Exercise brief: Copy the listing exactly as given. Omit every picture.

Extracted records:
*** Block opens ***
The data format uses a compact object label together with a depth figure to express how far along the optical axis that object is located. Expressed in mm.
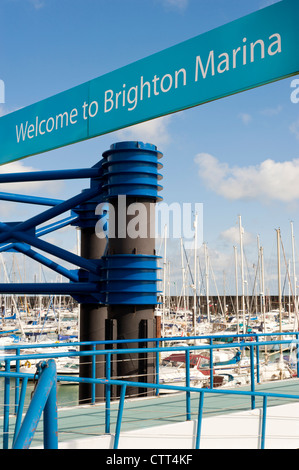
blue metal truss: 7523
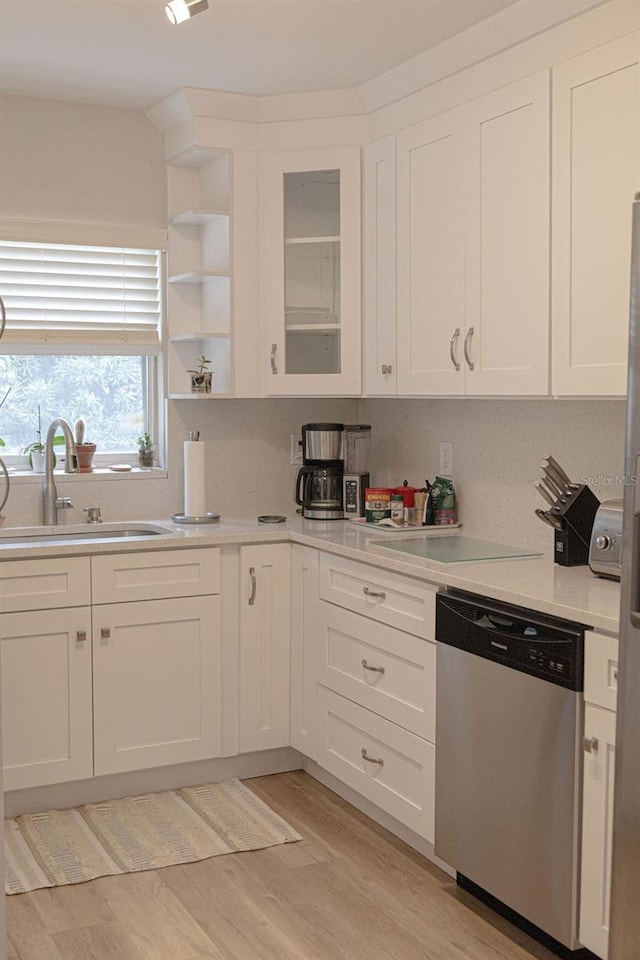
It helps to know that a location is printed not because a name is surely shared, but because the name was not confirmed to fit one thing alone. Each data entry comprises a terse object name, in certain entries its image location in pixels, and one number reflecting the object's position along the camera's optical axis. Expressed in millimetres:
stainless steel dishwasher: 2447
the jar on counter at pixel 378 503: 3859
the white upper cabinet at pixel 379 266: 3652
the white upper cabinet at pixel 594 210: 2605
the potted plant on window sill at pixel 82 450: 4039
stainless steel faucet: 3836
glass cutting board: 3139
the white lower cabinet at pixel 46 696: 3406
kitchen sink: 3770
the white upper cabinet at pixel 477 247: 2949
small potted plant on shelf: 4016
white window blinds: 3949
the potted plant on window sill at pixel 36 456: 3965
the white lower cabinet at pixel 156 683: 3557
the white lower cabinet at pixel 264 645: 3771
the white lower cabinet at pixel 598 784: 2340
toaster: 2688
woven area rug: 3129
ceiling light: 2451
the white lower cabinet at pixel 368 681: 3049
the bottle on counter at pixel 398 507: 3805
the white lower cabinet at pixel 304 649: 3688
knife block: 2957
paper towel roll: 3990
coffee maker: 4047
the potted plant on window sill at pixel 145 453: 4203
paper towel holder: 3971
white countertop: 2514
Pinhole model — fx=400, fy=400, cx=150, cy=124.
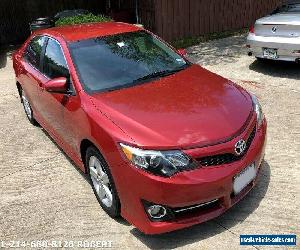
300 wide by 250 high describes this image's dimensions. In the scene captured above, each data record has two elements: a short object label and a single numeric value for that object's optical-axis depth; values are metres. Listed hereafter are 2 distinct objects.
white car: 7.71
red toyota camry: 3.44
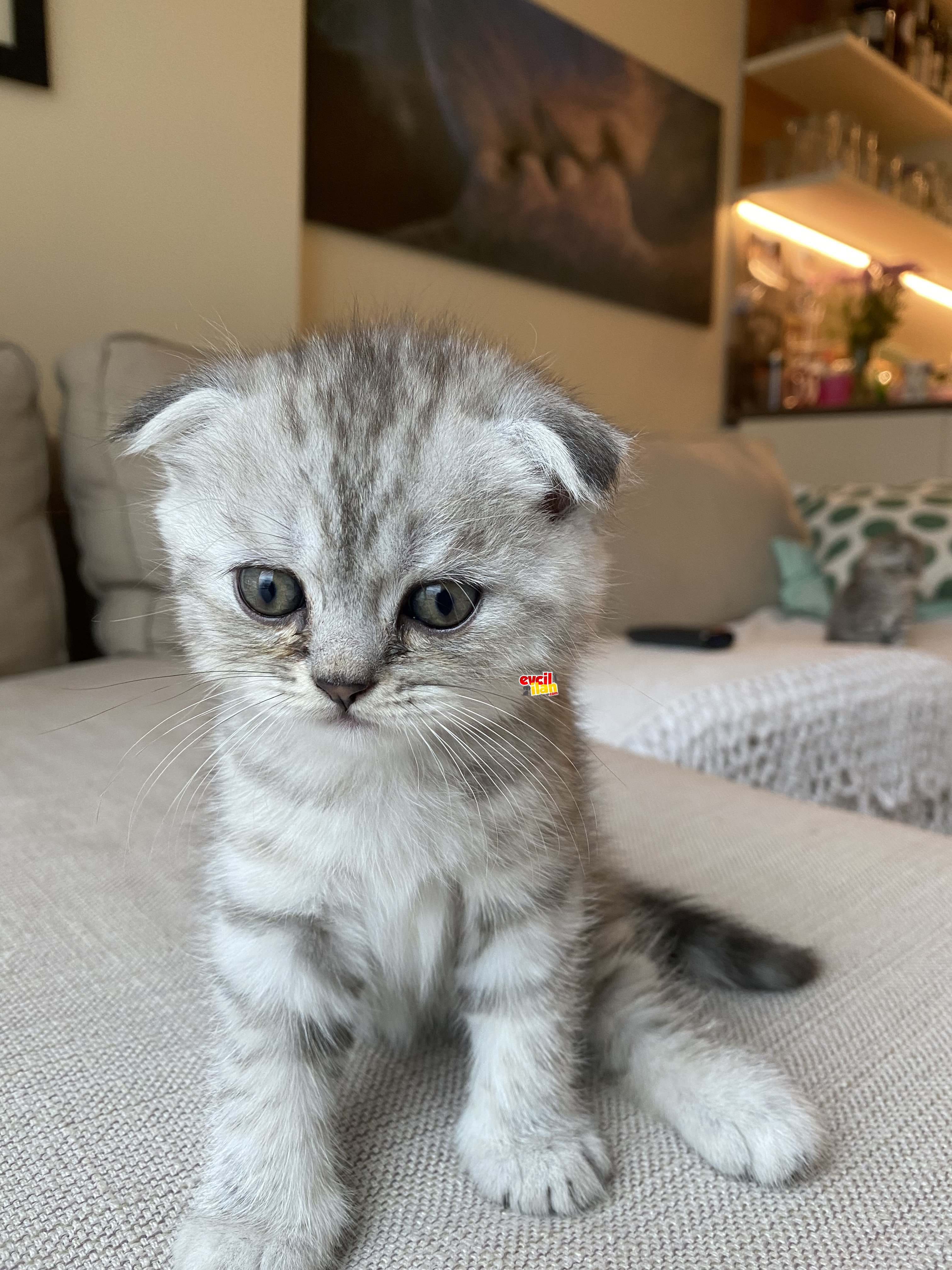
*** Block closes ***
Written answer:
The data format uses a compact object label together with a depth figure to express how far along the optical axis that object is located. Expressed in mm.
blue metal truss: 7523
It helps to know that a location is printed not because a name is surely shared, but because the name was not confirmed to fit one thing alone. Each data entry comprises a terse object name, in certain entries its image location in pixels, and one number reflecting the object's position along the camera's optical axis. Expressed in millimetres:
stainless steel dishwasher: 2447
the jar on counter at pixel 378 503: 3859
the white upper cabinet at pixel 379 266: 3652
the white upper cabinet at pixel 594 210: 2605
the potted plant on window sill at pixel 82 450: 4039
stainless steel faucet: 3836
glass cutting board: 3139
the white lower cabinet at pixel 46 696: 3406
kitchen sink: 3770
the white upper cabinet at pixel 477 247: 2949
small potted plant on shelf: 4016
white window blinds: 3949
the potted plant on window sill at pixel 36 456: 3965
the white lower cabinet at pixel 156 683: 3557
the white lower cabinet at pixel 264 645: 3771
the white lower cabinet at pixel 598 784: 2340
toaster: 2688
woven area rug: 3129
ceiling light: 2451
the white lower cabinet at pixel 368 681: 3049
the bottle on counter at pixel 398 507: 3805
the white lower cabinet at pixel 304 649: 3688
knife block: 2957
paper towel roll: 3990
coffee maker: 4047
the potted plant on window sill at pixel 145 453: 4203
paper towel holder: 3971
white countertop: 2514
Pinhole model — fx=400, fy=400, cx=150, cy=124.
300 wide by 250 high describes this image's dimensions. In the scene captured above, each data record has two elements: a short object label and a single numeric value for that object's optical-axis depth; values are metres. Listed hereafter are 2 distinct objects.
white car: 7.71
red toyota camry: 3.44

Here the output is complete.